TEXT FOR ANALYSIS –

Old Bus Photos

Lancashire United Transport – Leyland Tiger – CTF 425 – 116

Lancashire United Transport - Leyland Tiger - CTF 425 - 116

Lancashire United Transport
Leyland Tiger TS8
Roe DP30F

Lurking in the back streets by Victoria Coach Station in 1961 and by then owned by a contractor is former Lancashire United Transport No.116, CTF 425, a Leyland TS8 of 1938 fitted with Roe DP30F bodywork. It was withdrawn by LUT in 1957. Lancashire United became a confirmed Leyland customer from the mid 1920s, though it dabbled in the thirties with some Dennis types, and built up a substantial fleet of TS7 and TS8 Tigers and TD Titans. It even managed to obtain examples of the relatively rare Tiger TS11 model during 1940. The LUT TS Tiger fleet was withdrawn during the 1950s, but three of the 1938 TS8s, CTF 434/5/8, originally fitted with Roe B32F coachwork, were refurbished in 1953 and equipped with full fronted Plaxton FC35F bodies. They lasted until 1960.

Photograph and Copy contributed by Roger Cox

11/06/18 – 06:00

Three further TS8s from 1939 were also rebodied by Plaxton in the same way as CTF 434/5/8. These were DTF 266/9/70. I was involved in a failed attempt to preserve DTF 269, the body of which was eventually lost to a fire.

RECORD EXCERPTS –
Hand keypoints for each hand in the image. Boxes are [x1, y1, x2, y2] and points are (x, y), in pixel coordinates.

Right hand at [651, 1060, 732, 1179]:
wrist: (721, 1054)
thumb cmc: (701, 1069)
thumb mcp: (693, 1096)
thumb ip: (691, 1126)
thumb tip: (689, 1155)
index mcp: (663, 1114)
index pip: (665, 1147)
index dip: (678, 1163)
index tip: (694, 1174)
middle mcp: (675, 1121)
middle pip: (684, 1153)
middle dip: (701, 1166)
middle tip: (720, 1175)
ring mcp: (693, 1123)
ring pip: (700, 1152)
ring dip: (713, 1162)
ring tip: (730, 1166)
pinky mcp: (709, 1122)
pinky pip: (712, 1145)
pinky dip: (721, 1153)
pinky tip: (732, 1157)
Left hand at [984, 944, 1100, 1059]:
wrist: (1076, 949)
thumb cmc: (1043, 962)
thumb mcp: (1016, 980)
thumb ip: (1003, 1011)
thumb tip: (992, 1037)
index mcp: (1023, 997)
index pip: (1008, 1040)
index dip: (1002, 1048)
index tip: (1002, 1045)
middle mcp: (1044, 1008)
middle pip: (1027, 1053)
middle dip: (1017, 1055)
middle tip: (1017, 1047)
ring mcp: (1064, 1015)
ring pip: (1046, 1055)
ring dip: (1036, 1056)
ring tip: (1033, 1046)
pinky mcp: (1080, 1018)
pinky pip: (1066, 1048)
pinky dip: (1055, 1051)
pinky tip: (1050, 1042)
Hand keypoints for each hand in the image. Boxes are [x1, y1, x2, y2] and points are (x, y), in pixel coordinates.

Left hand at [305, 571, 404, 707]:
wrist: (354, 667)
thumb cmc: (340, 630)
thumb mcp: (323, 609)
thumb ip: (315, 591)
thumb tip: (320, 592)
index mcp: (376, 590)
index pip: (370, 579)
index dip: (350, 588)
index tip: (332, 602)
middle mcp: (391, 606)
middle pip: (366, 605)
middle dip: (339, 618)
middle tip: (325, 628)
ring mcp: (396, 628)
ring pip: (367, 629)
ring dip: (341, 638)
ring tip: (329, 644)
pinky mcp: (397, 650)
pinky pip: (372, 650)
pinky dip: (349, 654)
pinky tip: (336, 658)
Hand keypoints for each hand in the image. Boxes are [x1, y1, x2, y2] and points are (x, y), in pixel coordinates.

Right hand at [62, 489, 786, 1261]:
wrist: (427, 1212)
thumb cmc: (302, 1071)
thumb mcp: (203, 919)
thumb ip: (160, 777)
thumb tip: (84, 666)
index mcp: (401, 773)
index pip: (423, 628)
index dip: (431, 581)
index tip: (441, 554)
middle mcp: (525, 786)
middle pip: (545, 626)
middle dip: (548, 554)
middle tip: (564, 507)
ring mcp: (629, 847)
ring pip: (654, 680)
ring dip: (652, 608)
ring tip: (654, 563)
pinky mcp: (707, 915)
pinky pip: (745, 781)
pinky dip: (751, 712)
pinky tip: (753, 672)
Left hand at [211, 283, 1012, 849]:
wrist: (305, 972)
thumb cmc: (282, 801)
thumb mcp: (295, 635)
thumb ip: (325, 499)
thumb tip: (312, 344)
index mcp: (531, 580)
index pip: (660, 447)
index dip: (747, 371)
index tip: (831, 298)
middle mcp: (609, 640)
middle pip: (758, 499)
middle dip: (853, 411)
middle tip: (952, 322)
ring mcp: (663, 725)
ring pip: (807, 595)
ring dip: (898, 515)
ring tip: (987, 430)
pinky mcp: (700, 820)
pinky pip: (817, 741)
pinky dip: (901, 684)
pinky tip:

TASK INSTRUCTIONS –
Extend the old bus photo page about Lancashire United Transport's Leyland Tiger CTF 425 from the point where it stops.

RESPONSE AREA –
Peter Williamson

12/06/18 – 06:34

Thanks for that additional information, Peter. I have tried to find a picture of these rebodied full fronted Tigers without success. A photo of a line up of some of LUT’s earlier 1936 TS7 batch with Metro-Cammell coachwork may be found here:- www.flickr.com/photos/gmts/16162288018

Roger Cox

12/06/18 – 06:35

After being a Leyland devotee before the war LUT pretty well forsook the make in the postwar era and became mainly wedded to Gardner engined products. Guy was the staple manufacturer for double deckers but they also had some late model Arab coaches and single deck buses from Atkinson. They were unusual for a Lancashire based operator in having no PD2’s and had only one batch of PD3’s bought at a time when Guy was having financial difficulties and the Arab was withdrawn from the market for a time. There were small batches of Daimlers but when Guy got back on its feet after the Daimler take-over they quickly returned to the Arab and even tried a solitary Guy Wulfrunian. Opo and Bus Grants spelled the end of the front engined bus and LUT ended its independent days buying the Daimler Fleetline.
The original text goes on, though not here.